The relentless expectation to be positive inundates our worklife, homelife, and innerlife. We deny or avoid emotions that might indicate something other than life is great. When we can’t ignore them on our own, our culture gives us many things to distract us: media, alcohol, and drugs top this list. It makes for a cold and lonely world where each one of us believes that we are the only one to recognize the breakability of our existence and the grief that comes from losing people and things for which we care about as we move through life.

There is a paradox for leaders embedded in the Tyranny of Positivity. If a leader is to be relentlessly optimistic to inspire and engage the team, how can they also be authentic without displaying their less socially acceptable emotions, too? This is the essence of the Positivity Paradox. Research has indicated that Hope, Self Confidence, Optimism, and Resilience, in combination, have the strongest relationship with both satisfaction and performance. Sometimes humans, even leaders(!), must move through a murky pool of less socially acceptable emotions. How do you acknowledge your emotional state? How do you identify all your emotions, not merely the positive ones, in a productive and insightful way to add to your innerlife? Can you wrestle with all your emotions of your innerlife? And our innerlife positively affects our worklife and homelife. What are you going to do about it?
__________________________________________________
- Explore the material
a: Quote the excerpt on positivity between "There is a paradox" and "do about it?", inclusive.
b: Answer these questions using the excerpt on positivity:
(i) Which three distractions does our culture offer that top the list?
(ii) Which four qualities, taken together, does research link most strongly with satisfaction and performance?
(iii) What name is given to the paradox that leaders face?
The lines after this have no connection to the excerpt on positivity.
__________________________________________________
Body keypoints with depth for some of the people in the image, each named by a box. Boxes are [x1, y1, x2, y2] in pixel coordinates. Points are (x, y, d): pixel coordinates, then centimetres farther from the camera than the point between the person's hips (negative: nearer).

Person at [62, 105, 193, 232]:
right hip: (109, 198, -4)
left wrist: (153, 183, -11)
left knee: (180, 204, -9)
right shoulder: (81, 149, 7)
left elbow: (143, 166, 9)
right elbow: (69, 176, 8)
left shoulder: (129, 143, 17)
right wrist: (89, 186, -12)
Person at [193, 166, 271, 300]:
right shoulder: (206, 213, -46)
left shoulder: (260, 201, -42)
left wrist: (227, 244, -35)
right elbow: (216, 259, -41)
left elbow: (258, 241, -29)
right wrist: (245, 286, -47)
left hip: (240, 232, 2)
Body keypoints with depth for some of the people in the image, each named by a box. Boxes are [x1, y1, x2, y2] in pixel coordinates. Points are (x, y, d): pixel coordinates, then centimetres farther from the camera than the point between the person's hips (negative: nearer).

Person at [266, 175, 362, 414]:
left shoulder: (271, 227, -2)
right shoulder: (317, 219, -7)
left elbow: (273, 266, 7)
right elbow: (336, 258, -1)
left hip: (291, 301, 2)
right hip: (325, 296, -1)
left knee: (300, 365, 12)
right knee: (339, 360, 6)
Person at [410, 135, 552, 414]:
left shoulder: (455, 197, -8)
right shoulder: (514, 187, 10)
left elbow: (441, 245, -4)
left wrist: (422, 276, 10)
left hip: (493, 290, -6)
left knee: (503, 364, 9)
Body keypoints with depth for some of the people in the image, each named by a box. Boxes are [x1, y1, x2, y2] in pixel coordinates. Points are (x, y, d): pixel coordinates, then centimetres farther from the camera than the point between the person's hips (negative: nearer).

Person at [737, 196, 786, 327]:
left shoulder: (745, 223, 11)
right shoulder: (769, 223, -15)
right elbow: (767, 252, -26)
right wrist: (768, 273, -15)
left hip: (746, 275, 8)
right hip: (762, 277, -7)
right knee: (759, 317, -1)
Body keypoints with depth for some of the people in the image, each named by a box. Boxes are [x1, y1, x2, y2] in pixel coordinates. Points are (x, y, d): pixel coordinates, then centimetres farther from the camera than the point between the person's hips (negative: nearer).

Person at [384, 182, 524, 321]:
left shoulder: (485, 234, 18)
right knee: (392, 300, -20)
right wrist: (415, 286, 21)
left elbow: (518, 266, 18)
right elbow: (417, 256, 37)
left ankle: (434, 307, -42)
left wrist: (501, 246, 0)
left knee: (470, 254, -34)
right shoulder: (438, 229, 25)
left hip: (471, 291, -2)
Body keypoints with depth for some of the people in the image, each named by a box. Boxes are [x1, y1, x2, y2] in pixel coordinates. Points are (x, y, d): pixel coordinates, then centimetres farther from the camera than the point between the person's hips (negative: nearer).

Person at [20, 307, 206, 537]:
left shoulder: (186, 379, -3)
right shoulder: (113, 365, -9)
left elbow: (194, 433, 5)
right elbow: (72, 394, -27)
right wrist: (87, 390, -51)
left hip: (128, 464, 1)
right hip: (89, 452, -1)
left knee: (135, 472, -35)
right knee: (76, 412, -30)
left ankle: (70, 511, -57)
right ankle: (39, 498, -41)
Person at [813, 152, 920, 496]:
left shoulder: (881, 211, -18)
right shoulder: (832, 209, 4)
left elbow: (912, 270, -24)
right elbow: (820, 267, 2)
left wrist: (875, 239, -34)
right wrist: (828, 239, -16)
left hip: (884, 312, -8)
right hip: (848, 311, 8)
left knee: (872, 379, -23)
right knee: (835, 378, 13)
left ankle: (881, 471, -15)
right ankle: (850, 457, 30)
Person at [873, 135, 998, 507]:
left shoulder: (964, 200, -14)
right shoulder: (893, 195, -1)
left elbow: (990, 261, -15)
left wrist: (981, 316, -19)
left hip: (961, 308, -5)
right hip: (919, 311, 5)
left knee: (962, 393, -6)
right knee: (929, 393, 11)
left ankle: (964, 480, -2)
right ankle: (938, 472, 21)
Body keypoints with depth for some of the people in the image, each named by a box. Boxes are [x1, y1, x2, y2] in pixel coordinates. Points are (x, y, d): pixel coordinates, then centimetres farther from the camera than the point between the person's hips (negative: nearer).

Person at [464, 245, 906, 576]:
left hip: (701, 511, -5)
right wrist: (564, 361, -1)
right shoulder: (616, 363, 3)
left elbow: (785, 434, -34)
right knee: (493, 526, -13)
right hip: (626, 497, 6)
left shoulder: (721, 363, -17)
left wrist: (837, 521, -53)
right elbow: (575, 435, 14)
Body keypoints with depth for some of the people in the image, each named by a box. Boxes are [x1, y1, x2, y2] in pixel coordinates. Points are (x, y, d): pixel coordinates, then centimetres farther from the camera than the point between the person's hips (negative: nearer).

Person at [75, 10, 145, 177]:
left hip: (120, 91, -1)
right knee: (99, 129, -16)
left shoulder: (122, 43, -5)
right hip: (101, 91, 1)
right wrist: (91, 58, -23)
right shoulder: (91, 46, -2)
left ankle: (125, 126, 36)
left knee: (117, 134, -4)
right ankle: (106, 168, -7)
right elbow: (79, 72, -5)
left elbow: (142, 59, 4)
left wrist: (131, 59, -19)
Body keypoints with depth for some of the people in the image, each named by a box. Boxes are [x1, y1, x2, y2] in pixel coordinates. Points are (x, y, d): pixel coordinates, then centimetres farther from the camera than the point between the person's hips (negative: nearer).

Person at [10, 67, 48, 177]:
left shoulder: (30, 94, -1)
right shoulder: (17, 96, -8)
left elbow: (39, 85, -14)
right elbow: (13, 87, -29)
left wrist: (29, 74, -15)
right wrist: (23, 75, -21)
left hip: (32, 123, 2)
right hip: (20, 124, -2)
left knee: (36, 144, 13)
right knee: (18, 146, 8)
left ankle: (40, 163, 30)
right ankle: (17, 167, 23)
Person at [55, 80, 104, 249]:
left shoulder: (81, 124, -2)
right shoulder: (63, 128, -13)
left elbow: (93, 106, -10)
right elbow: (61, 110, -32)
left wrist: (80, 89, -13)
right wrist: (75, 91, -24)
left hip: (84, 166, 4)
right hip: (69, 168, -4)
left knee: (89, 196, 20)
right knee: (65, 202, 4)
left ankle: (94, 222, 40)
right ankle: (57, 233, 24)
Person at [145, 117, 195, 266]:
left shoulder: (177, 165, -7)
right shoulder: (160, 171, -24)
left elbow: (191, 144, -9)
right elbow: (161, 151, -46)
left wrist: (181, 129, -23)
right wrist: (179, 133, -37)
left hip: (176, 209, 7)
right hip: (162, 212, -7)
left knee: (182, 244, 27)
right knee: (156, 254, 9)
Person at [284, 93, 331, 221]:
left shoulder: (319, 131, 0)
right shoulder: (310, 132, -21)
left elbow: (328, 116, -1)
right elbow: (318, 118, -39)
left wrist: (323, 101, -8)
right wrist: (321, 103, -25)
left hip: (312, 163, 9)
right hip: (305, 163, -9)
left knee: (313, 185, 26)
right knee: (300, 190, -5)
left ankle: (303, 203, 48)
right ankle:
__________________________________________________
- Responses by task
a:
There is a paradox for leaders embedded in the Tyranny of Positivity. If a leader is to be relentlessly optimistic to inspire and engage the team, how can they also be authentic without displaying their less socially acceptable emotions, too? This is the essence of the Positivity Paradox. Research has indicated that Hope, Self Confidence, Optimism, and Resilience, in combination, have the strongest relationship with both satisfaction and performance. Sometimes humans, even leaders(!), must move through a murky pool of less socially acceptable emotions. How do you acknowledge your emotional state? How do you identify all your emotions, not merely the positive ones, in a productive and insightful way to add to your innerlife? Can you wrestle with all your emotions of your innerlife? And our innerlife positively affects our worklife and homelife. What are you going to do about it?

b:
(i) Media, alcohol, and drugs.
(ii) Hope, Self Confidence, Optimism, and Resilience.
(iii) The Positivity Paradox.